In the same way, Hoesley said that “Endowed chairs and professorships bring value to institution by supporting recruitment and retention, which in turn supports our students. There’s an indirect value to medical education.” If UAB is home to the brightest physicians and scientists in the world, then our programs in education will undoubtedly become more competitive.
Too, Jones says scaling up will help us serve more groups in the community.

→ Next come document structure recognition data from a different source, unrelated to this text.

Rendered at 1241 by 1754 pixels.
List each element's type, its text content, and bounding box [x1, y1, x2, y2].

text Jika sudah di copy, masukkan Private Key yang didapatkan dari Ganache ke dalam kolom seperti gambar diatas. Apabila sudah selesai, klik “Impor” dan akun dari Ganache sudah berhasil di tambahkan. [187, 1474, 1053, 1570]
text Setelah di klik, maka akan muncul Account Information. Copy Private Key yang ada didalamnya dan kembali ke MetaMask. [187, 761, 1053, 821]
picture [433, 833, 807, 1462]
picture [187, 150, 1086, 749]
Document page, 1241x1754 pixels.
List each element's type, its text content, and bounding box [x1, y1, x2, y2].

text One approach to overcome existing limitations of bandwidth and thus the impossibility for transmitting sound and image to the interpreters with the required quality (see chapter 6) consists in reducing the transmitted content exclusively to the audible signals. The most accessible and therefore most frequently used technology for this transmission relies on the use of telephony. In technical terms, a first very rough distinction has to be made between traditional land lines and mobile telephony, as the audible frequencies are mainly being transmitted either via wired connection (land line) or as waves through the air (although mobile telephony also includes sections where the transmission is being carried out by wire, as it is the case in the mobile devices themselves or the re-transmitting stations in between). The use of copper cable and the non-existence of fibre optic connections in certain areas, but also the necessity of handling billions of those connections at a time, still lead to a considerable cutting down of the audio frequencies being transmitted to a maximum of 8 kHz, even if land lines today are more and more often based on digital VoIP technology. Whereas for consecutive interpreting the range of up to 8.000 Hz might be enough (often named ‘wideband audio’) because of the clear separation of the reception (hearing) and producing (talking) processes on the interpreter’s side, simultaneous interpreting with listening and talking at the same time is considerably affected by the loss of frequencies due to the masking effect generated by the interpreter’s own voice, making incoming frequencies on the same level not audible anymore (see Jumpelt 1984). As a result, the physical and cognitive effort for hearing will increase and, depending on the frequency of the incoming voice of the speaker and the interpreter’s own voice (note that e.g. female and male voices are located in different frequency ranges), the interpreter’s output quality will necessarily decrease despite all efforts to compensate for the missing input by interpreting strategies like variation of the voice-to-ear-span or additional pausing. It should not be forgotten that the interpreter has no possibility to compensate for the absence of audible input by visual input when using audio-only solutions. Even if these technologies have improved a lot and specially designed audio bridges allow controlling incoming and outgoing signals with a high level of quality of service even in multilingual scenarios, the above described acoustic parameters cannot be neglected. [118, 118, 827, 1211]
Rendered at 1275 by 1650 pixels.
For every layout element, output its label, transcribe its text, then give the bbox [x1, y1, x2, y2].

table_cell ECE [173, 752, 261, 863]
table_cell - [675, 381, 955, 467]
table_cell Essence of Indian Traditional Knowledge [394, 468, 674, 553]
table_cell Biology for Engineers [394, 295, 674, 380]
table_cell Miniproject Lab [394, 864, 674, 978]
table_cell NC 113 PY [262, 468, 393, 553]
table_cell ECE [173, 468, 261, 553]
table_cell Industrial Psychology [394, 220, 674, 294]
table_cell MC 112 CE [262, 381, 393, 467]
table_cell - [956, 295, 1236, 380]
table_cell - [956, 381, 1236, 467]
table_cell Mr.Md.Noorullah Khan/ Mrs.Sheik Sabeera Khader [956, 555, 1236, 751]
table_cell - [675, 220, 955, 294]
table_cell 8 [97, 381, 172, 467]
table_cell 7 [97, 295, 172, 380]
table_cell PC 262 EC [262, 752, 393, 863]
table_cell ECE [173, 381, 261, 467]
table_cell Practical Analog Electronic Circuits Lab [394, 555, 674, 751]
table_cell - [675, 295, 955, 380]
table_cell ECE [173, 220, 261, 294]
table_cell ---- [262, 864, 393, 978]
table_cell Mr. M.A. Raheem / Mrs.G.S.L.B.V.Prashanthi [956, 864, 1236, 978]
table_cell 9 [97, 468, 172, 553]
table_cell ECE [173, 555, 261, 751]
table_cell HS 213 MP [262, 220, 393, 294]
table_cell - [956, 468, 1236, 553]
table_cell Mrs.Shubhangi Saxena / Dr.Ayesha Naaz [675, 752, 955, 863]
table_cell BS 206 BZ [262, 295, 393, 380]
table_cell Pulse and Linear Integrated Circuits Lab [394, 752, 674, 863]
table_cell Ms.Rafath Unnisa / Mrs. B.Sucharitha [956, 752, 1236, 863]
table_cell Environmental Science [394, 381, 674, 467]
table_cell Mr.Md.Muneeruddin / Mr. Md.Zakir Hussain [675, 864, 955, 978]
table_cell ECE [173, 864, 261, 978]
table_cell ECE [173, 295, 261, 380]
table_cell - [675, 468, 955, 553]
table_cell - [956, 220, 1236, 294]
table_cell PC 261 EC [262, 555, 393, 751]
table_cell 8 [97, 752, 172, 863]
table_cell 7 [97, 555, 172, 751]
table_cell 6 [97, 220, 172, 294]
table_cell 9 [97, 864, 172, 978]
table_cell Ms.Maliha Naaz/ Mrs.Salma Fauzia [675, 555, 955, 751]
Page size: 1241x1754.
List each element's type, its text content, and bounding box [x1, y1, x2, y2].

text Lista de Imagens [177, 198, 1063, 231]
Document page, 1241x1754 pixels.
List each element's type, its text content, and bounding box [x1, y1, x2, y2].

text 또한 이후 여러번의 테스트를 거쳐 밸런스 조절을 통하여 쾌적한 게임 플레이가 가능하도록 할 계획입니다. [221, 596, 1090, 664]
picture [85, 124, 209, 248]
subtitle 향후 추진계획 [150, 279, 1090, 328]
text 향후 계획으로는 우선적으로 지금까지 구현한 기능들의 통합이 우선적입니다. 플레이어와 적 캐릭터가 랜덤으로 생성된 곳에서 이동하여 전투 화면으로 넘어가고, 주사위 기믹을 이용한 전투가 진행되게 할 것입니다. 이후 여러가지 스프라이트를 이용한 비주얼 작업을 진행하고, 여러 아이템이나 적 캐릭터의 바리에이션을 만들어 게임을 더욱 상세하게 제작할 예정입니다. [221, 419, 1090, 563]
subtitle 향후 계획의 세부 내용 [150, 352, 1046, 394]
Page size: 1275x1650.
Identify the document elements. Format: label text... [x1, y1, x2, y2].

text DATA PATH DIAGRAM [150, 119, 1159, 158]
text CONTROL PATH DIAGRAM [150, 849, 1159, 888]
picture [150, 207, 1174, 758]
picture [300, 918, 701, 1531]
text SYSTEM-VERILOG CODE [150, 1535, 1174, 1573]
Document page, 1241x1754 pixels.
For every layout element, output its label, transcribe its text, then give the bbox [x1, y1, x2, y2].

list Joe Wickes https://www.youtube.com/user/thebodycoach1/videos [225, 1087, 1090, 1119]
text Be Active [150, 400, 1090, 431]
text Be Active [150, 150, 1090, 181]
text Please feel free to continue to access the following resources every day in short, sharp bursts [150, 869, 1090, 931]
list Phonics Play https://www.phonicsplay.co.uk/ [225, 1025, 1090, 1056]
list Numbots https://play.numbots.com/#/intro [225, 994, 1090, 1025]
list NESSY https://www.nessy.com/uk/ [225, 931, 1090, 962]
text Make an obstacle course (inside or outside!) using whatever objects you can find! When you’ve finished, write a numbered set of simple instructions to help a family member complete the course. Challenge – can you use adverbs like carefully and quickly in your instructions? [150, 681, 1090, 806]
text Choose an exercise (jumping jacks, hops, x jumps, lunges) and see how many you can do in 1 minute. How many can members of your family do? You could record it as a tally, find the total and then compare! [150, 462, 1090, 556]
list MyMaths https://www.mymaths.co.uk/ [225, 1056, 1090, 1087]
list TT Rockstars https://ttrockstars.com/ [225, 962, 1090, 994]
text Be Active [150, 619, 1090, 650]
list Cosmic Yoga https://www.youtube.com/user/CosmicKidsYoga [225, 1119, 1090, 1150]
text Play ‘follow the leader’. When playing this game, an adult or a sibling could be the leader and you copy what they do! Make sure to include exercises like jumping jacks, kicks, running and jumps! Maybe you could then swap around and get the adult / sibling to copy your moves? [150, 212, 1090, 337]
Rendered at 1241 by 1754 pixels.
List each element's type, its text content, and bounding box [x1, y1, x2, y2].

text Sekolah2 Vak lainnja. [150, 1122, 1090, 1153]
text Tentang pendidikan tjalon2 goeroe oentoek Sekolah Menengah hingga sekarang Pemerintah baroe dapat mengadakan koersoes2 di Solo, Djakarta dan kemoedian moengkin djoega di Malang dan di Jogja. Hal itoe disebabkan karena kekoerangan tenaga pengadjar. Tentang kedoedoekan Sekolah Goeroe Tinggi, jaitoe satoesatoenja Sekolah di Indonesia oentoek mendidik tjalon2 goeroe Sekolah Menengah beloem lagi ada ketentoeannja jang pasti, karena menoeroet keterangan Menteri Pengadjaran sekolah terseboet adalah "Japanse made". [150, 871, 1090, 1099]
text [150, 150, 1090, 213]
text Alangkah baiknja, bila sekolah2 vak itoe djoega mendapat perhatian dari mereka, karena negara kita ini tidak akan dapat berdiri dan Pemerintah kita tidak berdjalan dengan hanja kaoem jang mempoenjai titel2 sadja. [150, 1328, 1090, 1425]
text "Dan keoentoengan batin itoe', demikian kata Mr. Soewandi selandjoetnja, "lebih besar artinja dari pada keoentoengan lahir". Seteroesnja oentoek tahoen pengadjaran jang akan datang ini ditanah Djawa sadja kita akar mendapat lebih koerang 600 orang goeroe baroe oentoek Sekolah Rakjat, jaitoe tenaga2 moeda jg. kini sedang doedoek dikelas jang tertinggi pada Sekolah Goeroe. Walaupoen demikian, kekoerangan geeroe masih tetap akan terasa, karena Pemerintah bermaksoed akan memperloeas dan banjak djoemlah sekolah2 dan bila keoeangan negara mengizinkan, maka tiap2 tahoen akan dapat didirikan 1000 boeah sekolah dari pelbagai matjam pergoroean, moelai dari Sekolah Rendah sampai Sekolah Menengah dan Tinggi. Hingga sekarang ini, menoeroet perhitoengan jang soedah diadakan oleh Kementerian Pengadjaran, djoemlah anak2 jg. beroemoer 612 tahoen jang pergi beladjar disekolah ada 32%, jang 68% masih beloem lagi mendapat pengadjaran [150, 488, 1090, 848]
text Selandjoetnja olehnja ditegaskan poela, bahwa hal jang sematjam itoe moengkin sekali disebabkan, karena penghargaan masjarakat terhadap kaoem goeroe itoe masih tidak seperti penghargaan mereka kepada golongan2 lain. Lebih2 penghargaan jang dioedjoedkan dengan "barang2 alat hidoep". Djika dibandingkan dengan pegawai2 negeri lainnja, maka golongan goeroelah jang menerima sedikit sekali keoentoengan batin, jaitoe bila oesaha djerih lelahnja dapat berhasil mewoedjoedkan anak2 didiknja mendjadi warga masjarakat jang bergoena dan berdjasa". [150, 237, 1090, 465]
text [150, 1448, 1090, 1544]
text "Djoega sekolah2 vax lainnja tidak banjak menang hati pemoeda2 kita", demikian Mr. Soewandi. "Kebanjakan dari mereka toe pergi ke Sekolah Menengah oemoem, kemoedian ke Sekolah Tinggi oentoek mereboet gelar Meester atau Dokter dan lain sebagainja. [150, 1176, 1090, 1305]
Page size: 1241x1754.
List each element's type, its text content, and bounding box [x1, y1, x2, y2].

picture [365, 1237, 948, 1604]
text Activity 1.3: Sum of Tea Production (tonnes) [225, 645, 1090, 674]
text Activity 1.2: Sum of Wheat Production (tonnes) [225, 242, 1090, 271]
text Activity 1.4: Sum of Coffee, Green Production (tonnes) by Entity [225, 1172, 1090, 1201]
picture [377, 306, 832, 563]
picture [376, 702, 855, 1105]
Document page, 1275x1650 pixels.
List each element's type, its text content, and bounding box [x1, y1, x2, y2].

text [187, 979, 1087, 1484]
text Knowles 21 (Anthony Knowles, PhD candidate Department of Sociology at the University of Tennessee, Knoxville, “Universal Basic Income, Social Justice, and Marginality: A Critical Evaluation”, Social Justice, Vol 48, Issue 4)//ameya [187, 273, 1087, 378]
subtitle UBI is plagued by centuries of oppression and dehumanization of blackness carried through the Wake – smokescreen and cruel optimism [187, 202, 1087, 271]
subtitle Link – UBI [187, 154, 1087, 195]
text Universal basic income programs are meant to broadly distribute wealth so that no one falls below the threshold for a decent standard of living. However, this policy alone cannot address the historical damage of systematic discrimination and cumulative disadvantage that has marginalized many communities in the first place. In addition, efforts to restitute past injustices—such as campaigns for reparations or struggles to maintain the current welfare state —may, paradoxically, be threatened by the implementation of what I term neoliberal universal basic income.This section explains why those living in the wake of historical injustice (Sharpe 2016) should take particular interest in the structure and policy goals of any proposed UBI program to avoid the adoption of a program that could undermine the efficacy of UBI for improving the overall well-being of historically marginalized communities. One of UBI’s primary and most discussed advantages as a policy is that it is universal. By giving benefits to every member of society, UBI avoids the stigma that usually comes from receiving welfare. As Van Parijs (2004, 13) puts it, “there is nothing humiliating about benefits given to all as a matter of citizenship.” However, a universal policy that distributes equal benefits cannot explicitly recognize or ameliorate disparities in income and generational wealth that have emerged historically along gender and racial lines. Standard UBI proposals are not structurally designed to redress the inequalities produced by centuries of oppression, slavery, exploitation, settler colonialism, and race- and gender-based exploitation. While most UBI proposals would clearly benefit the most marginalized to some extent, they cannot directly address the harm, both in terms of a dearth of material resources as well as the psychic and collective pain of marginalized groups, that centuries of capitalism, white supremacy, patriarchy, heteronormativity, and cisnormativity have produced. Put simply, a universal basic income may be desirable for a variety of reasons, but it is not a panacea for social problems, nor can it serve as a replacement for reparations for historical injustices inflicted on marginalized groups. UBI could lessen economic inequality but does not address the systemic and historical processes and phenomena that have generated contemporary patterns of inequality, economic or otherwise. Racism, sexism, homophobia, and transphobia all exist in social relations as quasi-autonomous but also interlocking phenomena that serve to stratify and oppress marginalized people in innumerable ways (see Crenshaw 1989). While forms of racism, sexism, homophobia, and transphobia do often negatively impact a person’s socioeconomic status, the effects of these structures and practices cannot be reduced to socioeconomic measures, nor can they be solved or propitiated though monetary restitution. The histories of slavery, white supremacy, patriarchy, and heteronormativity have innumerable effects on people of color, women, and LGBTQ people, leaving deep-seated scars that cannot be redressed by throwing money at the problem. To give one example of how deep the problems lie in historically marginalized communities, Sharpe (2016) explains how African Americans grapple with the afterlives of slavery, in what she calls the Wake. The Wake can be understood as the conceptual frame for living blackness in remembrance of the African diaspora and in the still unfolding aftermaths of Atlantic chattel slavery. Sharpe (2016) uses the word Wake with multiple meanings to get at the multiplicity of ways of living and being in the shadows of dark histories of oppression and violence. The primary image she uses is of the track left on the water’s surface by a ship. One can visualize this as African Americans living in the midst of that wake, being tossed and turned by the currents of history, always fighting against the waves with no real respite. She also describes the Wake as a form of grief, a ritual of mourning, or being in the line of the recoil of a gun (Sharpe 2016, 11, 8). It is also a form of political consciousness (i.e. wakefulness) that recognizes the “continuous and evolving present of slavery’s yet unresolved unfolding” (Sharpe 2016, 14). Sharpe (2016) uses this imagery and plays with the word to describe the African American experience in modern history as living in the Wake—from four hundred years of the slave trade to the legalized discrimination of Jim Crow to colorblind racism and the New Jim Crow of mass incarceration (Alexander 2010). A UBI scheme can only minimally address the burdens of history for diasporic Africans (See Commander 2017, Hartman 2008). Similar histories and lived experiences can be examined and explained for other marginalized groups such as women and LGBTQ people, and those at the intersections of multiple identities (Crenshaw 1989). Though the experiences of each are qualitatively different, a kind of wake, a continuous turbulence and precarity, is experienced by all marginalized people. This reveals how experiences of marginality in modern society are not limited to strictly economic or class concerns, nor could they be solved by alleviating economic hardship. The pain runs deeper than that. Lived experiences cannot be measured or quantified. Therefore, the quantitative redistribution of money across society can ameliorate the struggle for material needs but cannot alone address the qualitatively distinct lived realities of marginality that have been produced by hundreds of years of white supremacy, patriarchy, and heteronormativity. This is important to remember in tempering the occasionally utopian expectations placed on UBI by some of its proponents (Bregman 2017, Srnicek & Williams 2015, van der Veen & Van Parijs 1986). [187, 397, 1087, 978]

The more financial means we have, the more we can break down existing barriers. “If we recruit physician-scientists—individuals who bring an inquisitive nature and seek to discover new things—who are interested in population health research, then their research and discoveries will ultimately influence our communities in Alabama.” Jones notes that if we bring more physician-scientists to UAB who are involved in clinical trials, our bench to bedside approach will become even more advantageous to our patients.
A future focused on our people
The gift helps differentiate us from other top medical schools in the country, Agarwal said. It shows trust and validation of our hard work to achieve excellence in patient care, research, and education. “Our focus of importance is really about people,” he said. “From staff to faculty to the patient, we are focused on our people.”
He also notes that at the core of everything we do is the patient. “We emphasize our three mission areas of research, clinical, and education equally. The centerpiece of the three is the patient. Why are we doing research? To impact and improve patient care. Why do we focus on clinical practice? To treat patients better. Why do we train and educate? To build on research, while training the future generation to treat patients. This gift will benefit all three areas.”